Load time optimization: download search index asynchronously; make cacheable #2700

xal-0 · 2025-05-06T23:41:25Z

If you have not visited https://docs.julialang.org for 10 minutes, there is a very noticeable delay as all of the assets hosted by GitHub are either validated or redownloaded. The worst offender is search_index.js, which is 4.4 MiB (1 MiB gzipped).

This PR does two things to make the situation a little better:

We block rendering until the search index is fully loaded, even though search.js handles asynchronously loading the index just fine. This is a simple matter of making the script tag async.
The search index becomes stale absurdly quickly. Unfortunately, GitHub pages sets Cache-Control: max-age=600 on everything it hosts, so we're mostly stuck with this situation there. We can still make it a little better for docs hosted elsewhere by putting the search index's hash into its filename, so it can stay fresh indefinitely.

Before, with slow internet and render blocking network requested boxed in red:

After:

fingolfin · 2025-05-07T13:59:44Z

Thank you, sounds useful!

Prettier fails (note that we use Prettier v2 not v3)

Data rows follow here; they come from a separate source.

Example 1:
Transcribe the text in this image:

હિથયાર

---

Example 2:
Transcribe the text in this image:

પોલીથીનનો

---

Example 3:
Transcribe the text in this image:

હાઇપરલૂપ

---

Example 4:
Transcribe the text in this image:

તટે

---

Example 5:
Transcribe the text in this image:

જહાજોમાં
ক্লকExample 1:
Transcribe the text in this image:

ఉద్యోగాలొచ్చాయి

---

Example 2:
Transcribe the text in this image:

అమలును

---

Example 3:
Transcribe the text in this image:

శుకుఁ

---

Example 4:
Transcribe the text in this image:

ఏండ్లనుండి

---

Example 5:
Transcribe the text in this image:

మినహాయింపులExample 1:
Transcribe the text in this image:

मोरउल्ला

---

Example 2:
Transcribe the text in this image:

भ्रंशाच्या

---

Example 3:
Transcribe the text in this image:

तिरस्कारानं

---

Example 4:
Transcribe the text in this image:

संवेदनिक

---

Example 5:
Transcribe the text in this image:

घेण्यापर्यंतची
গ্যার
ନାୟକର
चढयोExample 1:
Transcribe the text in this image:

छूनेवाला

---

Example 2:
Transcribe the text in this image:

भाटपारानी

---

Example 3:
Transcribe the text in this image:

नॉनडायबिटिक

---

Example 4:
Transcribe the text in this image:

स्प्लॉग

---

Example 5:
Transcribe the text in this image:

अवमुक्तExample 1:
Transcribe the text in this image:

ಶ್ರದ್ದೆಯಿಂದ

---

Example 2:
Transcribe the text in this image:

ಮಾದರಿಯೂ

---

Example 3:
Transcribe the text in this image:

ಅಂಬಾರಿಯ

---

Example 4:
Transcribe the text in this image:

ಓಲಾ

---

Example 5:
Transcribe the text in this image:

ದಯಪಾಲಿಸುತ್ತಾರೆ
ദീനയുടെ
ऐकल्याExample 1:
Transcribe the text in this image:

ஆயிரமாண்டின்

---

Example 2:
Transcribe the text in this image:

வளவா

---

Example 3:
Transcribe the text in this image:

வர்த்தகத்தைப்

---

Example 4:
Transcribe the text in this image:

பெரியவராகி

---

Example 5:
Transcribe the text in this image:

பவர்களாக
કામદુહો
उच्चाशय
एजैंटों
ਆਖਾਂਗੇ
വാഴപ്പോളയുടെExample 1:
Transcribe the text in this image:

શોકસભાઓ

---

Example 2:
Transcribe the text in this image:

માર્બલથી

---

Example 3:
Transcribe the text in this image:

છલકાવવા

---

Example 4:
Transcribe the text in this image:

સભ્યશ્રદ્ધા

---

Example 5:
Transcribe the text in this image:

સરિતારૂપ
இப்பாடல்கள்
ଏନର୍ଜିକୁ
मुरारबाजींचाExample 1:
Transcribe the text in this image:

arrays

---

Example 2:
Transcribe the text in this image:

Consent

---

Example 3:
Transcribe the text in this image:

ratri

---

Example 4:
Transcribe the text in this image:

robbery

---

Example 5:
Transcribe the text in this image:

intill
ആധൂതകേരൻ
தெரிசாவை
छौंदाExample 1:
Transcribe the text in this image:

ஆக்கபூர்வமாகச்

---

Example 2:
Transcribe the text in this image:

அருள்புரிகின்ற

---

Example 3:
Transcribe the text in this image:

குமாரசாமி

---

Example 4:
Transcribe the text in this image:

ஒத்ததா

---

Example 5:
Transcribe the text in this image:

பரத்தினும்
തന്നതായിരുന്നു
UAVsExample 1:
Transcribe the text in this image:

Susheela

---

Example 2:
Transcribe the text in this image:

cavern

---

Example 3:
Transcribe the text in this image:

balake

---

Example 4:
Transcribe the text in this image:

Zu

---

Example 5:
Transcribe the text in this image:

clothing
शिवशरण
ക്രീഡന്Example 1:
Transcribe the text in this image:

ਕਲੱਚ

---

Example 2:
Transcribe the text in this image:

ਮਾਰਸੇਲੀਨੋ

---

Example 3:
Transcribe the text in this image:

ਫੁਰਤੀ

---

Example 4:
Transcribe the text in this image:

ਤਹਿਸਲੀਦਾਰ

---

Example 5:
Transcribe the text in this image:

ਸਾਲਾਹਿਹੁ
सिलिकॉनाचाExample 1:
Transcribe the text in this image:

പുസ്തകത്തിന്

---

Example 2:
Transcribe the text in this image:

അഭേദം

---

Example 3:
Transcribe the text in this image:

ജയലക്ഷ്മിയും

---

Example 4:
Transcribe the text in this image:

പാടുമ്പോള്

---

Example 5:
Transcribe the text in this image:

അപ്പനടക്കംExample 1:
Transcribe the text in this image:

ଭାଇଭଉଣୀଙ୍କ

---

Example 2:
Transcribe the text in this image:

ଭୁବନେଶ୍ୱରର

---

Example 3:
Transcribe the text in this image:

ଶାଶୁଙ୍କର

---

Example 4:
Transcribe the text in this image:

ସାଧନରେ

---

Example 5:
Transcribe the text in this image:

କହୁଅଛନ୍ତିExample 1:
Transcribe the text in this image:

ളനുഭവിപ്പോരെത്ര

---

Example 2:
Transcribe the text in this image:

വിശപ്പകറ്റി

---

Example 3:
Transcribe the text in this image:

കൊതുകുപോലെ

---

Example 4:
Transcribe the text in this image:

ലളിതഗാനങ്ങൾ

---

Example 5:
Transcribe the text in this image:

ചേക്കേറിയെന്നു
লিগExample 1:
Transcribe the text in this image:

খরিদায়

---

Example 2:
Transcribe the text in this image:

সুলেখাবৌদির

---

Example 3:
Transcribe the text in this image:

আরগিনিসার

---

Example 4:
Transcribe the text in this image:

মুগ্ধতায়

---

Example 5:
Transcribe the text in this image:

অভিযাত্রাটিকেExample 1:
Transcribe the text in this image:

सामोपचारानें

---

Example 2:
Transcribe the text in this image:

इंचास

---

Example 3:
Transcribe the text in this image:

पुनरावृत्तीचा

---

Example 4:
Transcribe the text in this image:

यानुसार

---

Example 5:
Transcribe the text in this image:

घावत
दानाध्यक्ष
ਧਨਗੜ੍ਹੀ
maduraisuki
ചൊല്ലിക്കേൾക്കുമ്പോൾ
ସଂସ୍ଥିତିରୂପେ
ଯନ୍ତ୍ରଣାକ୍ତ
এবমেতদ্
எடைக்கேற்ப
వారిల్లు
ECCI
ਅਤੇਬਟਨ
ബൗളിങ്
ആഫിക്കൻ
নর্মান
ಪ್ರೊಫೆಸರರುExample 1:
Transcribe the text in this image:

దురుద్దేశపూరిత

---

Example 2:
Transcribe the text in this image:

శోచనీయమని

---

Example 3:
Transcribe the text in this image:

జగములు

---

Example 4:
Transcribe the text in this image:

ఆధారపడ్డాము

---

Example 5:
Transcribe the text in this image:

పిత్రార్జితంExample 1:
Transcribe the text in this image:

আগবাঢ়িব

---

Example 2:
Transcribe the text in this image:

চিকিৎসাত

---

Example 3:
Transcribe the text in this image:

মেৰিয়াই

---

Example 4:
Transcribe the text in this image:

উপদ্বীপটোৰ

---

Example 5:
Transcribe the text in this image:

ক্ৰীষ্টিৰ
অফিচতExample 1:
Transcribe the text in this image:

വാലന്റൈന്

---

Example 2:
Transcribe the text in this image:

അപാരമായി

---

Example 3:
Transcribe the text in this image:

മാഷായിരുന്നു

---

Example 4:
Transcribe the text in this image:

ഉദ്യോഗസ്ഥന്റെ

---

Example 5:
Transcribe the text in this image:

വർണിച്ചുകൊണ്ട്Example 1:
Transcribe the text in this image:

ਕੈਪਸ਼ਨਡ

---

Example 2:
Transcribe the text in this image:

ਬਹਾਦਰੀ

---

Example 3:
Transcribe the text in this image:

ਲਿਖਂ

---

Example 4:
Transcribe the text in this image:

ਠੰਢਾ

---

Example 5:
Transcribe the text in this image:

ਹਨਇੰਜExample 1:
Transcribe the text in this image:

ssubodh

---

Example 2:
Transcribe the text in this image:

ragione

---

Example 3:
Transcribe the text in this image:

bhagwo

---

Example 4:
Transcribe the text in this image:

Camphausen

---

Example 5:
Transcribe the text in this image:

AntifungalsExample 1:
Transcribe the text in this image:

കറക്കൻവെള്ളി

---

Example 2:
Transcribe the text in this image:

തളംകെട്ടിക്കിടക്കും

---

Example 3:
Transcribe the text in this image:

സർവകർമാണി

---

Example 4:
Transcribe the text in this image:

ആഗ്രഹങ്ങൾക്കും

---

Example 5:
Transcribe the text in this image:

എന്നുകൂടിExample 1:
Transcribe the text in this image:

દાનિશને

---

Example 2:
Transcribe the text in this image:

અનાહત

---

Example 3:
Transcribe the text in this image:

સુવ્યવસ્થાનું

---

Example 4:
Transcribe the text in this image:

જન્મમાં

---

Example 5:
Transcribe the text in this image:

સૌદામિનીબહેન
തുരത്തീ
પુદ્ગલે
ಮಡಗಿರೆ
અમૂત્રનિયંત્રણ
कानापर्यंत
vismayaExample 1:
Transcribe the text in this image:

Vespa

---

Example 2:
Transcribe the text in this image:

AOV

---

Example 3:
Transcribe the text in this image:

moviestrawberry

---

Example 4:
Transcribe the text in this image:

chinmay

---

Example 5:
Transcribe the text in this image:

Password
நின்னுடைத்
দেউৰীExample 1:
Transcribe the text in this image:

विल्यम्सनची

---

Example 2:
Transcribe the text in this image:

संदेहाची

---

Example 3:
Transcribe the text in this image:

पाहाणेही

Also needs a changelog entry

CHANGELOG.md

fingolfin · 2025-05-07T23:25:09Z

CHANGELOG.md

@@ -15,6 +15,7 @@ and this project adheres to [Semantic Versioning](https://semver.org/spec/v2.0.0

 * Refactored `deploydocs` internals to allow dispatch on the `versions` keyword, intended as a non-public API for DocumenterVitepress which cannot use the default versioning mechanism during deployment ([#2695]).
 * Use different banners for dev and unreleased docs ([#2382], [#2682])
+* The search index now loads asynchronously, and can be cached indefinitely. ([#2702], [#2700])


@xal-0 those PRs also need to be added to the list at the end of the file (make sure to pull our changes first :-) )

Note: one can run make changelog, which will update the references in CHANGELOG.md automatically.

fingolfin · 2025-05-07T23:26:05Z

src/html/HTMLWriter.jl

+        generate_index!(ctx, nn)
+    end
+
+    # Make an attempt at avoiding spurious changes to the search index hash.


Would this be accurate?

Suggested change

# Make an attempt at avoiding spurious changes to the search index hash.

# Sort the index to avoid spurious changes to the search index hash caused

# by difference in the order of entries

fingolfin

Looks good to me, thank you

mortenpi · 2025-05-08T03:22:39Z

src/html/HTMLWriter.jl

@@ -800,9 +799,34 @@ function render(doc::Documenter.Document, settings::HTML = HTML())
        copy_asset("themes/$(theme).css", doc)
    end

-    size_limit_successes = map(collect(keys(doc.blueprint.pages))) do page
+    function page_navnode(page)


Bikeshed, but let's move this out of the function body perhaps. I am not a huge fan of declaring functions within functions. I think it just needs to take doc::Document as the first argument?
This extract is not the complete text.